### 練習活動 A
請把 SWAPDB 命令一文中以「看了後半部分程式碼」開頭的段落（連同其下兩項通知）改寫成較簡短的條列，保留主要事實。
### 練習活動 B
以下各說法與 SWAPDB 命令一文是否相符？請逐項回答是或否，並原文引用作為依據的字句。
(i) SWAPDB 從 4.0.0 版起可以使用。
(ii) 在 cluster mode 下可以執行 SWAPDB 切換。
(iii) 執行 swapdb 之後，使用者連線必須再執行 select 才能看到新的資料。
### 練習活動 C
SWAPDB 命令一文停在哪裡，你能從那裡接續寫下去嗎？

### 文章段落
Redis SWAPDB 命令背後做了什麼

羅西的思考發表於2021-05-27

原文網址 : https://www.cnblogs.com/rossiXYZ/p/14802130.html

Redis

Redis SWAPDB 命令背後做了什麼

0x00 摘要

新使用一個功能之前必須慎重。除了進行大量測試以外，如果有條件，可以讀取相關程式碼看看其內部執行原理。

本文我們就通過原始碼來看看 Redis SwapDB 命令是否靠譜。

0x01 SWAPDB 基礎

1.1 命令說明

可用版本：>=4.0.0

該命令可以交換同一Redis伺服器上的兩個 DATABASE，可以實現連線某一資料庫的連線立即訪問到其他DATABASE的資料。

swapdb執行之後，使用者連線db無需再執行select操作，即可看到新的資料。

1.2 演示

redis> set mystring 0 # 先在 db 0 設定為 0
OK
redis> select 1 # 然後切換到 db 1
OK
redis[1]> set mystring 1 # 設定為 1
OK
redis[1]> swapdb 0 1     # 交換db0和db1的資料
OK
redis[1]> get mystring   # db1的連線裡獲取  原db0  的資料
"0"

下面我們看看原始碼，Redis 究竟在背後做了什麼，這個功能對我們日常業務是否有影響。

0x02 預先校驗

SWAPDB 入口函式為 swapdbCommand。

可以看出來，swapdbCommand 預先做了一些檢驗。

如果是 cluster mode，則不允許切換；
獲取兩個DB idnexes，如果出錯，就不切換；

然後才開始呼叫 dbSwapDatabases 進行切換；

/* SWAPDB db1 db2 */
void swapdbCommand(client *c) {
    long id1, id2;

    /* Not allowed in cluster mode: we have just DB 0 there. */
    if (server.cluster_enabled) {
        addReplyError(c,"SWAPDB is not allowed in cluster mode");
        return;
    }

    /* Get the two DBs indexes. */
    if (getLongFromObjectOrReply(c, c->argv[1], &id1,
        "invalid first DB index") != C_OK)
        return;

    if (getLongFromObjectOrReply(c, c->argv[2], &id2,
        "invalid second DB index") != C_OK)
        return;

    /* Swap... */
    if (dbSwapDatabases(id1,id2) == C_ERR) {
        addReplyError(c,"DB index is out of range");
        return;
    } else {
        RedisModuleSwapDbInfo si = {REDISMODULE_SWAPDBINFO_VERSION,id1,id2};
        moduleFireServerEvent(REDISMODULE_EVENT_SWAPDB,0,&si);
        server.dirty++;
        addReply(c,shared.ok);
    }
}

0x03 正式切換

dbSwapDatabases 是正式業務處理。

看了前半部分程式碼，真沒想到這麼簡單，居然就是簡單的把 db1，db2 的一些變數做了交換！

看了後半部分程式碼，才恍然原來還是有點複雜以及對業務有一定影響，具體就是：

通知 redis db 上面已經連結的各個客戶端 ready，因為有些客戶端在使用B[LR]POP 監聽資料，交換了資料庫，有些數值就可能已經ready了；
通知 redis db 上面 watch 的客戶端，本資料庫的資料已經有問題，所以客戶端需要處理；

具體如下：

int dbSwapDatabases(long id1, long id2) {
    if (id1 < 0 || id1 >= server.dbnum ||
        id2 < 0 || id2 >= server.dbnum) return C_ERR;
    if (id1 == id2) return C_OK;
    redisDb aux = server.db[id1];
    redisDb *db1 = &server.db[id1], *db2 = &server.db[id2];

    /* Swap hash tables. Note that we don't swap blocking_keys,
     * ready_keys and watched_keys, since we want clients to
     * remain in the same DB they were. */
    db1->dict = db2->dict;
    db1->expires = db2->expires;
    db1->avg_ttl = db2->avg_ttl;
    db1->expires_cursor = db2->expires_cursor;

    db2->dict = aux.dict;
    db2->expires = aux.expires;
    db2->avg_ttl = aux.avg_ttl;
    db2->expires_cursor = aux.expires_cursor;

    /* Now we need to handle clients blocked on lists: as an effect
     * of swapping the two DBs, a client that was waiting for list
     * X in a given DB, may now actually be unblocked if X happens
     * to exist in the new version of the DB, after the swap.

### 原始資料

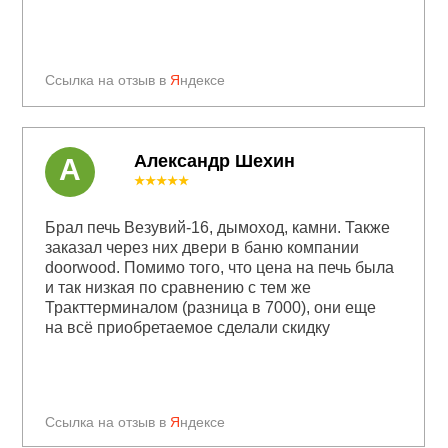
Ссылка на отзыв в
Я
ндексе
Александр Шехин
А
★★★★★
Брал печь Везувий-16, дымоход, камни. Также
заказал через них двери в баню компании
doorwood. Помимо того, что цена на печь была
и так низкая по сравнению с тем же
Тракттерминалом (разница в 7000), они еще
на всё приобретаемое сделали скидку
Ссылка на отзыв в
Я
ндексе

---

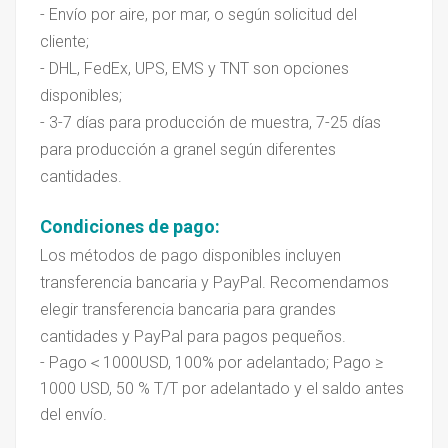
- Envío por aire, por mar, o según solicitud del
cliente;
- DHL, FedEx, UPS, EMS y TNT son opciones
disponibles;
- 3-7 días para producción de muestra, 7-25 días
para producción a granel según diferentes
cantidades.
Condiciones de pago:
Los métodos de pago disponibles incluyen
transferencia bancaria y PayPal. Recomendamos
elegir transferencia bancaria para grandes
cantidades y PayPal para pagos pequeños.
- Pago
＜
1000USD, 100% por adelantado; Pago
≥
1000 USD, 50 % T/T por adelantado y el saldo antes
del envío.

--

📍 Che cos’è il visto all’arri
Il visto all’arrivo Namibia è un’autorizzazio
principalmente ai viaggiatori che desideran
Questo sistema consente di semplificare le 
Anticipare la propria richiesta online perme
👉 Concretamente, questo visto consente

### 作答區 A
後半部分程式碼較複雜，對業務有一定影響：
- 通知該 redis db 上已連結的客戶端 ready：有些客戶端用 B[LR]POP 監聽資料，交換資料庫後某些數值可能已 ready。
- 通知在該 db 上 watch 的客戶端：本資料庫的資料已有問題，客戶端需要處理。

### 作答區 B
(i) 是：「可用版本：>=4.0.0」
(ii) 否：「如果是 cluster mode，則不允許切換」
(iii) 否：「使用者連線db無需再執行select操作，即可看到新的資料」

### 作答區 C
     *
     * However normally we only do this check for efficiency reasons
     * in dbAdd() when a list is created. So here we need to rescan
     * the list of clients blocked on lists and signal lists as ready
     * if needed.
     *
     * Also the swapdb should make transaction fail if there is any
     * client watching keys */
    scanDatabaseForReadyLists(db1);
    touchAllWatchedKeysInDb(db1, db2);
    scanDatabaseForReadyLists(db2);
    touchAllWatchedKeysInDb(db2, db1);
    return C_OK;
}

3.1 通知客戶端ready

因為有些客戶端在使用B[LR]POP 監聽資料，交換了資料庫，有些數值就可能已經ready了。

所以首先做的是：通知這兩個資料庫的客戶端，即：遍歷監聽本資料庫的 key 列表，嘗試得到對應的 value，如果可以得到 value，就通知客戶這個 key 已經ready了。

/* Helper function for dbSwapDatabases(): scans the list of keys that have
 * one or more blocked clients for B[LR]POP or other blocking commands
 * and signal the keys as ready if they are of the right type. See the comment
 * where the function is used for more info. */
void scanDatabaseForReadyLists(redisDb *db) {
    dictEntry *de;
    dictIterator *di = dictGetSafeIterator(db->blocking_keys);
    while((de = dictNext(di)) != NULL) {
        robj *key = dictGetKey(de);
        robj *value = lookupKey(db,key,LOOKUP_NOTOUCH);
        if (value) signalKeyAsReady(db, key, value->type);
    }
    dictReleaseIterator(di);
}

3.2 通知watch客戶端

這裡是通知 watch 的客戶端，本資料庫的資料已經有問題，所以客戶端需要處理。

可以看到，會遍歷 watched keys，得到這些key對應的client，把這些client 的 flag 新增上 CLIENT_DIRTY_CAS。

/* Set CLIENT_DIRTY_CAS to all clients of DB when DB is dirty.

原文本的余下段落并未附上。